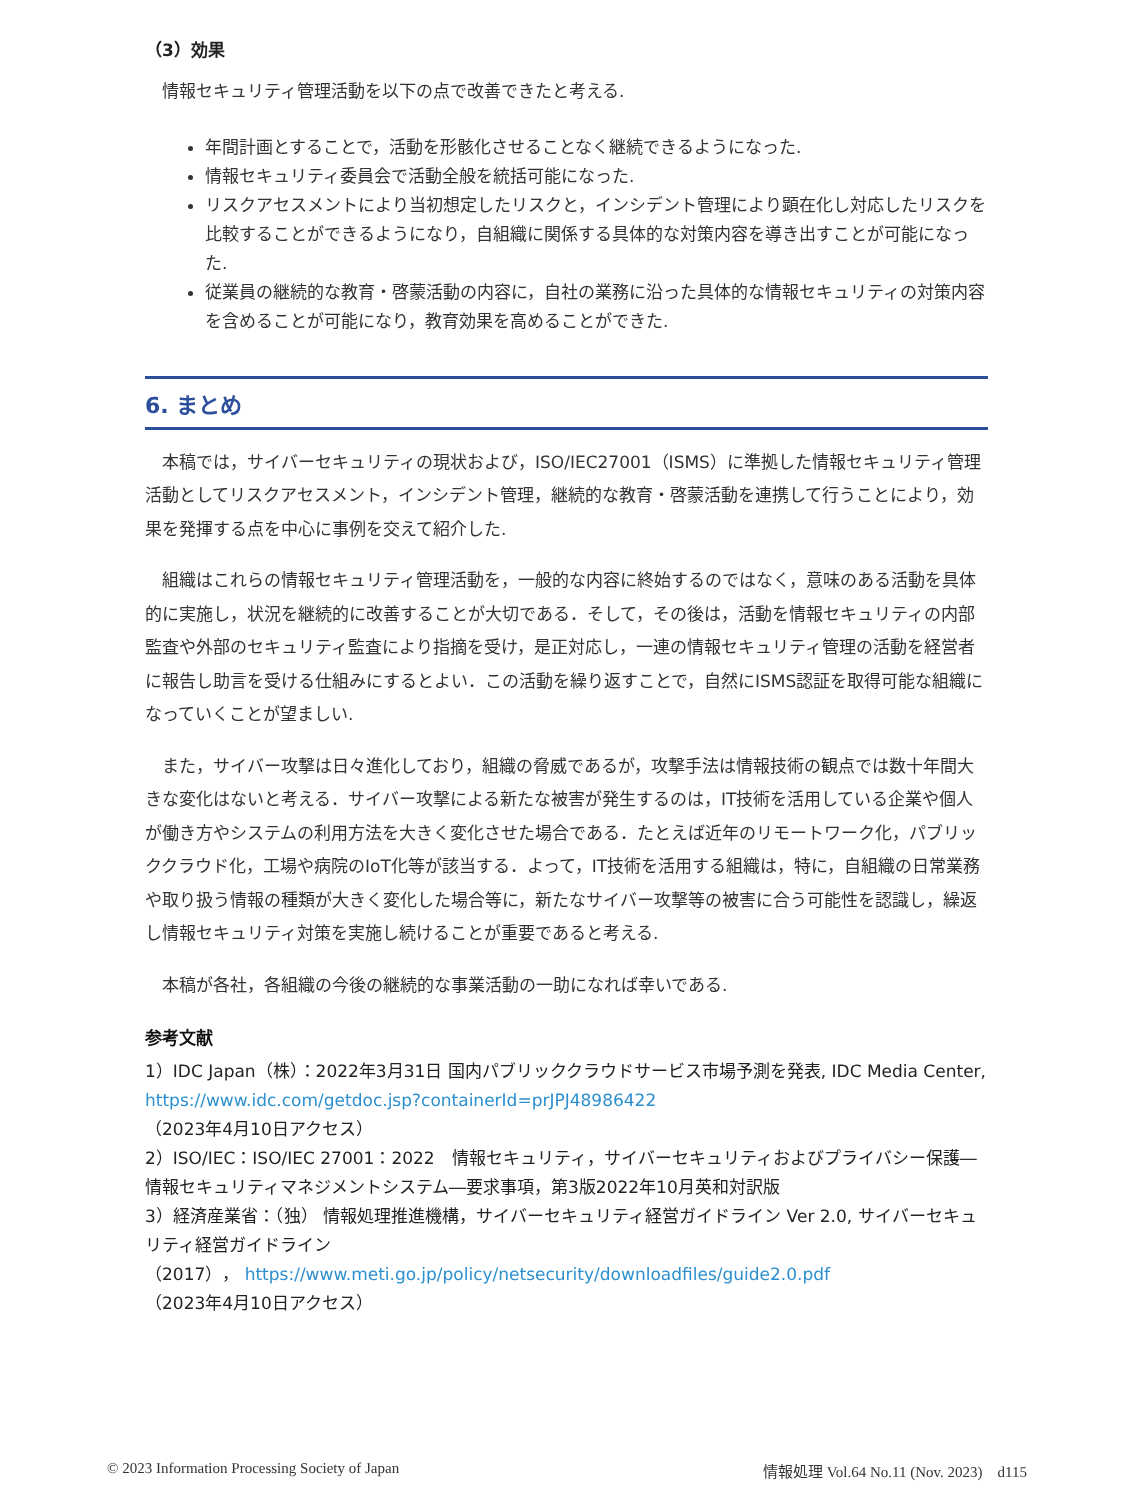（3）効果
情報セキュリティ管理活動を以下の点で改善できたと考える.
年間計画とすることで，活動を形骸化させることなく継続できるようになった.
情報セキュリティ委員会で活動全般を統括可能になった.
リスクアセスメントにより当初想定したリスクと，インシデント管理により顕在化し対応したリスクを比較することができるようになり，自組織に関係する具体的な対策内容を導き出すことが可能になった.
従業員の継続的な教育・啓蒙活動の内容に，自社の業務に沿った具体的な情報セキュリティの対策内容を含めることが可能になり，教育効果を高めることができた.
6. まとめ
本稿では，サイバーセキュリティの現状および，ISO/IEC27001（ISMS）に準拠した情報セキュリティ管理活動としてリスクアセスメント，インシデント管理，継続的な教育・啓蒙活動を連携して行うことにより，効果を発揮する点を中心に事例を交えて紹介した.
組織はこれらの情報セキュリティ管理活動を，一般的な内容に終始するのではなく，意味のある活動を具体的に実施し，状況を継続的に改善することが大切である．そして，その後は，活動を情報セキュリティの内部監査や外部のセキュリティ監査により指摘を受け，是正対応し，一連の情報セキュリティ管理の活動を経営者に報告し助言を受ける仕組みにするとよい．この活動を繰り返すことで，自然にISMS認証を取得可能な組織になっていくことが望ましい.
また，サイバー攻撃は日々進化しており，組織の脅威であるが，攻撃手法は情報技術の観点では数十年間大きな変化はないと考える．サイバー攻撃による新たな被害が発生するのは，IT技術を活用している企業や個人が働き方やシステムの利用方法を大きく変化させた場合である．たとえば近年のリモートワーク化，パブリッククラウド化，工場や病院のIoT化等が該当する．よって，IT技術を活用する組織は，特に，自組織の日常業務や取り扱う情報の種類が大きく変化した場合等に，新たなサイバー攻撃等の被害に合う可能性を認識し，繰返し情報セキュリティ対策を実施し続けることが重要であると考える.
本稿が各社，各組織の今後の継続的な事業活動の一助になれば幸いである.
参考文献
1）IDC Japan（株）：2022年3月31日 国内パブリッククラウドサービス市場予測を発表, IDC Media Center, https://www.idc.com/getdoc.jsp?containerId=prJPJ48986422
（2023年4月10日アクセス）
2）ISO/IEC：ISO/IEC 27001：2022　情報セキュリティ，サイバーセキュリティおよびプライバシー保護―情報セキュリティマネジメントシステム―要求事項，第3版2022年10月英和対訳版
3）経済産業省：（独） 情報処理推進機構，サイバーセキュリティ経営ガイドライン Ver 2.0, サイバーセキュリティ経営ガイドライン
（2017）， https://www.meti.go.jp/policy/netsecurity/downloadfiles/guide2.0.pdf
（2023年4月10日アクセス）
© 2023 Information Processing Society of Japan 情報処理 Vol.64 No.11 (Nov. 2023)　d115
○ ○ ○ ○ ○ ○ ○
#### Task goal
The answer is the run of lines above from the line containing "情報セキュリティ管理活動を以下の点で改善できたと考える." through the line containing "本稿では，サイバーセキュリテ", copied exactly and alone.

#### Problem solution
情報セキュリティ管理活動を以下の点で改善できたと考える.
年間計画とすることで，活動を形骸化させることなく継続できるようになった.
情報セキュリティ委員会で活動全般を統括可能になった.
リスクアセスメントにより当初想定したリスクと，インシデント管理により顕在化し対応したリスクを比較することができるようになり，自組織に関係する具体的な対策内容を導き出すことが可能になった.
従業員の継続的な教育・啓蒙活動の内容に，自社の業務に沿った具体的な情報セキュリティの対策内容を含めることが可能になり，教育効果を高めることができた.
6. まとめ
本稿では，サイバーセキュリティの現状および，ISO/IEC27001（ISMS）に準拠した情報セキュリティ管理活動としてリスクアセスメント，インシデント管理，継続的な教育・啓蒙活動を連携して行うことにより，効果を発揮する点を中心に事例を交えて紹介した.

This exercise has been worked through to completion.